» **Requirement 1**
Using the post on class-based views with Silex, explain why its author considers putting controllers in classes better than attaching closures to routes. Answer in one to three sentences.
» **Requirement 2**
Proceed with the post on class-based views with Silex, picking up from the point where it stops.

» **Text under study**
☆ ☆ ☆

Peter Hoffmann

Class-Based Views with Silex

Silex-View is an implementation of class-based views similar to Django class-based views and Flask pluggable views for the PHP microframework silex.

In Silex, you attach closures to routes. The following is a simple example.

$app->get('/blog/show/{id}', function (Application $app, Request $request, $id) {
    ...
});

Silex injects the $app and $request variables based on type hints. When the route matches, the closure is called, and $app and $request are bound to your Silex application and the current request. Routing variables like the $id parameter can be added to the function definition as well.

This is a nice and quick way to build small applications. However, in my opinion, putting your controller logic in a closure leads to tightly coupled code that is difficult to test.

The silex documentation shows how to put your controllers in classes:

$app->get('/', 'Igorw\Foo::bar');

use Silex\Application;
use Symfony\Component\HttpFoundation\Request;

namespace Igorw
{
    class Foo
    {
        public function bar(Request $request, Application $app)
        {
            ...
        }
    }
}

This approach is much better. Now you can test your controller class with mocked $request and $application objects. As a bonus, your routing definitions are small and clean, and your controllers are separated from your routing code and can be reused.

There are two things I don't like:

Silex-View has a simple BaseView class that you can inherit from:

use SilexView\BaseView;

class MyView extends BaseView
{
    private $greeting;

    function __construct($greeting){
        $this->greeting = $greeting;
    }

    function get($request, $app){
        return $this->greeting.' '.$request->get('name');
    }
}

and use it in your routing definition:

$app->get('/hello/{name}', MyView::asView('hello'));

BaseView::asView() is a static method that returns a closure which will be called when the route matches:

class BaseView
{
    public static function asView()
    {
        $classname = get_called_class();
        $args = func_get_args();
        return function(\Symfony\Component\HttpFoundation\Request $request,
                        \Silex\Application $app) use ($classname, $args){
            $cls = new \ReflectionClass($classname);
            $instance = $cls->newInstanceArgs($args);
            return $instance->dispatch($request, $app);
        };
...

☆ ☆ ☆

» **Data for review**
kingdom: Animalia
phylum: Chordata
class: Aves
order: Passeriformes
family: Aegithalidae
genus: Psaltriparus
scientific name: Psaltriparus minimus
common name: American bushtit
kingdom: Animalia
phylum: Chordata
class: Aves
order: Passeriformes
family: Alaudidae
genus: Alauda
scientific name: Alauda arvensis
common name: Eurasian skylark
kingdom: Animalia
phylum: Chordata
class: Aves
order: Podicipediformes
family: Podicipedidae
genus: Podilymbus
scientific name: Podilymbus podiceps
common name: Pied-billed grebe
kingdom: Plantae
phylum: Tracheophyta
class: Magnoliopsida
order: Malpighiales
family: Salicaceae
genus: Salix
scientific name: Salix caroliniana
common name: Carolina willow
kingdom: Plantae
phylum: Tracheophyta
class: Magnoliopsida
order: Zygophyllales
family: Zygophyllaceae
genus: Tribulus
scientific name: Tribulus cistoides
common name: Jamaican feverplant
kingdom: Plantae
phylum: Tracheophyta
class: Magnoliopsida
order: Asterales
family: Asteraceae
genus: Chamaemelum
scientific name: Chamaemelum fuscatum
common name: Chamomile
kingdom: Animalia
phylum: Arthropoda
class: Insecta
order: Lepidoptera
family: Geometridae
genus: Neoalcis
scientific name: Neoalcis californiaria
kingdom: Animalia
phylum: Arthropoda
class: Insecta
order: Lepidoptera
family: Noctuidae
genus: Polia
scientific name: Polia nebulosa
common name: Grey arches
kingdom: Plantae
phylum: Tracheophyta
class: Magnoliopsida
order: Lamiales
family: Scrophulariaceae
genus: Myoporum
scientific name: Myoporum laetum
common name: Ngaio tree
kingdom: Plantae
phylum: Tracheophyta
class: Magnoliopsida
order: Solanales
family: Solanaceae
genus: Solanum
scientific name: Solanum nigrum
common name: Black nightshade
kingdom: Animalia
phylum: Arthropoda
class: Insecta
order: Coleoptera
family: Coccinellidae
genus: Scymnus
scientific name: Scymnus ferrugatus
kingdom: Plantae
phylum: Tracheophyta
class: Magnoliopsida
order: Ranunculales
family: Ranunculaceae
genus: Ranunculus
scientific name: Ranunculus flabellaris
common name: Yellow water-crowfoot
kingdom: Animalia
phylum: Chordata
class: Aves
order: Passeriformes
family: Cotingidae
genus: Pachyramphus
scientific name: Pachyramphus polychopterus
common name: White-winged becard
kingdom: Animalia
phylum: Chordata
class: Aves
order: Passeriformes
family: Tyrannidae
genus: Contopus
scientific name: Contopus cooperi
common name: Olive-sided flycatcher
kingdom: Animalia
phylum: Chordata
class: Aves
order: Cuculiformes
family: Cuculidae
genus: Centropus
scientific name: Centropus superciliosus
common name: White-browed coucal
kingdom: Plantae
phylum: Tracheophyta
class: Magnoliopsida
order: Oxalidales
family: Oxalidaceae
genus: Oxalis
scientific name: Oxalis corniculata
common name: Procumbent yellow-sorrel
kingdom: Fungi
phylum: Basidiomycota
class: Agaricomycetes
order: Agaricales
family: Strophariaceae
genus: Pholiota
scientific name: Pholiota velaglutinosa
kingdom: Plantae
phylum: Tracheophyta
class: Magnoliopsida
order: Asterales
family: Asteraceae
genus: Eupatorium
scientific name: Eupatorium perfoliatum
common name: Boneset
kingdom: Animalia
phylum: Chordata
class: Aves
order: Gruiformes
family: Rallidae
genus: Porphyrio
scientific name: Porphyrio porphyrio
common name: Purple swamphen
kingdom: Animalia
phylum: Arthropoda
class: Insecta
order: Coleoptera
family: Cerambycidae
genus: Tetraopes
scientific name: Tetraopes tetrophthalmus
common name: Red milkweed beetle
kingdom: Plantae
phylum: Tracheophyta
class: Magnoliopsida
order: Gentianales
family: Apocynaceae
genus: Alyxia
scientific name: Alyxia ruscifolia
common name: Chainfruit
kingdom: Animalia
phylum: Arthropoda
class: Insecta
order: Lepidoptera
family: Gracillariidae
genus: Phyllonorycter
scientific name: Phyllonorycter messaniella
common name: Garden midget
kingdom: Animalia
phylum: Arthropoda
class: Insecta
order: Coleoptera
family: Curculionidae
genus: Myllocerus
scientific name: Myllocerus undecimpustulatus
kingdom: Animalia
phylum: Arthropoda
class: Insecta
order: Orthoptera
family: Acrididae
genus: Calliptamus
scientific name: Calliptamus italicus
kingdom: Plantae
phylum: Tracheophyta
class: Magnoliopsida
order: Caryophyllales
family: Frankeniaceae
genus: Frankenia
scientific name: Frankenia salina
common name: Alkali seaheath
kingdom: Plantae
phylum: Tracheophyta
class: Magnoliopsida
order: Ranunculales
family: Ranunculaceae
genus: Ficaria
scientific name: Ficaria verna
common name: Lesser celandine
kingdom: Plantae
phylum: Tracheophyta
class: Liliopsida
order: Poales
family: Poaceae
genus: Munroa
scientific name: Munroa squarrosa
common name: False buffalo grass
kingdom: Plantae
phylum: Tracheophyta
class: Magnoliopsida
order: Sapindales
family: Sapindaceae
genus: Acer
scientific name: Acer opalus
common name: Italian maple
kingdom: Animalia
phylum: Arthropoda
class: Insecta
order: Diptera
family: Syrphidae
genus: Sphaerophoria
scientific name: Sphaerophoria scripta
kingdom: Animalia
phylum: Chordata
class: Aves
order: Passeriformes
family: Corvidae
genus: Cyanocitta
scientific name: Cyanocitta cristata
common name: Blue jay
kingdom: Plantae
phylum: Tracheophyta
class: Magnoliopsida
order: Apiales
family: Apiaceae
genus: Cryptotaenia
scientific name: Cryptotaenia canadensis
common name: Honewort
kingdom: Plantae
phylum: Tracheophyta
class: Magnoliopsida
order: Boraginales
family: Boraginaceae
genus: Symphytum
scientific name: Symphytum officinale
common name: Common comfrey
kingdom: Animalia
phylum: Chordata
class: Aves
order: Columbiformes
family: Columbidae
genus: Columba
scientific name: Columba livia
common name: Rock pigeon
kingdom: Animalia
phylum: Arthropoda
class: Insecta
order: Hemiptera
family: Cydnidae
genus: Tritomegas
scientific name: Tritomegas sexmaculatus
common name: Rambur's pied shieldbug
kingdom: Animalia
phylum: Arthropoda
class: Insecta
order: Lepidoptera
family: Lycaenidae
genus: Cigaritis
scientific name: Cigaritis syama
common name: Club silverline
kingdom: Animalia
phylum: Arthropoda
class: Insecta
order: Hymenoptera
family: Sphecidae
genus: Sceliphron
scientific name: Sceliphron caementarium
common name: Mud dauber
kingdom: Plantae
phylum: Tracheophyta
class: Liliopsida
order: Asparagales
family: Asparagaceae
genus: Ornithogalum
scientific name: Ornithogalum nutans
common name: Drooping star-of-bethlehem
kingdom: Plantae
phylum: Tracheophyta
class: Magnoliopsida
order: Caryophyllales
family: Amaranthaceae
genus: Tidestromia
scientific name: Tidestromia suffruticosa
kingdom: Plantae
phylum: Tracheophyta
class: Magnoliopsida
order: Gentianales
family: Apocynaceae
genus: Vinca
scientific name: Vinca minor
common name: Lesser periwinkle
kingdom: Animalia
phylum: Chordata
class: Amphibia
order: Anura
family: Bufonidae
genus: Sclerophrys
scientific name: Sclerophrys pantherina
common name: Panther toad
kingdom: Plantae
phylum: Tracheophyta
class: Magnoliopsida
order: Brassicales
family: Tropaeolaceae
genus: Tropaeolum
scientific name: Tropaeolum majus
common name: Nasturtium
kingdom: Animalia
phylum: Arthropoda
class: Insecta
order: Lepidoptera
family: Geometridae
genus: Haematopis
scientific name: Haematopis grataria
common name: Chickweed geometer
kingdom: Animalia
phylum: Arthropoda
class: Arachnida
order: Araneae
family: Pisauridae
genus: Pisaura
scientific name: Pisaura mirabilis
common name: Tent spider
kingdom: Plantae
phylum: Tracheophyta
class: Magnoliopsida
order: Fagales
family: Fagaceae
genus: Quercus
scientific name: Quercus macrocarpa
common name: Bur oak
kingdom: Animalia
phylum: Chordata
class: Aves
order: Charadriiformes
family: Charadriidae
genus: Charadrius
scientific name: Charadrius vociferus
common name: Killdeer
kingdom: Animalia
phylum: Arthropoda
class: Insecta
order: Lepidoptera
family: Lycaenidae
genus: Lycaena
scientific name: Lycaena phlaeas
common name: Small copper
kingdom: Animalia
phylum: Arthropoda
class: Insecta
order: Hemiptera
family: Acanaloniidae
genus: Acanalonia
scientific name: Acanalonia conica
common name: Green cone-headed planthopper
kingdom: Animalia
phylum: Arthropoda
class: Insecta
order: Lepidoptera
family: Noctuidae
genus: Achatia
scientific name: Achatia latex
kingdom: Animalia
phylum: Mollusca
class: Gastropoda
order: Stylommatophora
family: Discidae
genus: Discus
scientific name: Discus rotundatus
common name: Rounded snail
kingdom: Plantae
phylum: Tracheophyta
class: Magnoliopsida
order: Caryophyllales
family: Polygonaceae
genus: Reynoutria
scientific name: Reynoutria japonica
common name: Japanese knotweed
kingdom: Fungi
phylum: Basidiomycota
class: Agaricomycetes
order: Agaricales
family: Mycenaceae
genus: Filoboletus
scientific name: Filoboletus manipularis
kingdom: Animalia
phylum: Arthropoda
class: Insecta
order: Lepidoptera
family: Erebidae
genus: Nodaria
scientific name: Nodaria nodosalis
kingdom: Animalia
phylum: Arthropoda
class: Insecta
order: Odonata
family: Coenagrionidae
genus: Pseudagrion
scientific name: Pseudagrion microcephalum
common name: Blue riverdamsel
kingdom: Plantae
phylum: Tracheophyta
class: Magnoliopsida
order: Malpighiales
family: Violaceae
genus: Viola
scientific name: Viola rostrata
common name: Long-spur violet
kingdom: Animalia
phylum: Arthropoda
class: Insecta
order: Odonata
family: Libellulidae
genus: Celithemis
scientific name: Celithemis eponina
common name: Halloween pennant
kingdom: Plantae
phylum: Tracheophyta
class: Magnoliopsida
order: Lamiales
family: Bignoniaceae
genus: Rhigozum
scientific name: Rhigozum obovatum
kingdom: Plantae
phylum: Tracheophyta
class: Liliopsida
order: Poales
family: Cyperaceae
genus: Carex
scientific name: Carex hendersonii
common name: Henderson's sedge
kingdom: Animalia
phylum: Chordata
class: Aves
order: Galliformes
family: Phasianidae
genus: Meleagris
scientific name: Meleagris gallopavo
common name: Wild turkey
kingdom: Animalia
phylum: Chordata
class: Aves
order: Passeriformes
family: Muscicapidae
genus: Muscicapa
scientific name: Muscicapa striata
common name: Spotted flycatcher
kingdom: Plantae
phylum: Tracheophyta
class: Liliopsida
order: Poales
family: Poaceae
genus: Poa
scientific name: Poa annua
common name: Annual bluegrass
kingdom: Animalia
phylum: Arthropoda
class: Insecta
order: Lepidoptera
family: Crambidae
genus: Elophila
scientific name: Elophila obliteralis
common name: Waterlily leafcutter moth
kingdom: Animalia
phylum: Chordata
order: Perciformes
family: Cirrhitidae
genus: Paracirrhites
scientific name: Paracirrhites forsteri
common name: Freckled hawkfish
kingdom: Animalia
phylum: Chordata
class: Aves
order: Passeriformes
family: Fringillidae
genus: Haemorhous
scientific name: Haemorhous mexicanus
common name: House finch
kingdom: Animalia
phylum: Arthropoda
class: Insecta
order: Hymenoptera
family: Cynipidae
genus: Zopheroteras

☆ ☆ ☆

» **Task result 1**
In a class, a controller can be tested with mocked $request and $application objects, whereas the author finds that logic kept in closures is tightly coupled and hard to test. Routing definitions also stay small and clean. The controllers are kept separate from the routing code, so they can be reused.

» **Task result 2**
All arguments passed to the asView function will be forwarded to the constructor of your inherited controller class. Inspired by the Django class-based views, the BaseView class dispatches the request based on the HTTP method of the request. So a GET request will be passed to the get(..) method, and a POST request to the post(...) method of your controller class. With this convention, it is very easy and clean to build REST controllers.

class BaseView
{
    ...
    protected $http_method_names = array('get', 'post', 'put', 'delete', 'head', 'options', 'trace');
    public function dispatch($request, $app)
    {
        $method = strtolower($request->getMethod());
        // If no HEAD method is defined, use GET
        if ("head" === $method && ! method_exists($this, "head"))
            $method = "get";
        if (! (in_array($method, $this->http_method_names) &&
               method_exists($this, $method)))
            return $this->httpMethodNotAllowed($method);
        return $this->$method($request, $app);
    }

The TemplateView class is a shortcut for a GET request controller that should be rendered by a template. All you have to do is create a subclass and implement the getContextData() function, which should return an array of arguments needed in your Twig template.

class MyTemplate extends TemplateView
{
    function getContextData($request, $app)
    {
        return array('name' => "Joe");
    }
}

The implementation is as follows:

class TemplateView extends BaseView
{

    /*
     * Get the template name for the view.
     * Default implementation is to use the class name without namespace.
     */
    function getTemplateName(){
        $cls = explode('\\', get_class($this));
        return end($cls).'.twig';

    }

    function get($request, $app)
    {
        return $app["twig"]->render($this->getTemplateName(),
                                    $this->getContextData($request, $app));
    }

    function getContextData($request, $app)
    {
    }
}

The Django and Flask versions of class-based views are much more mature, so there is a lot of room for improvement. I welcome your comments and thoughts.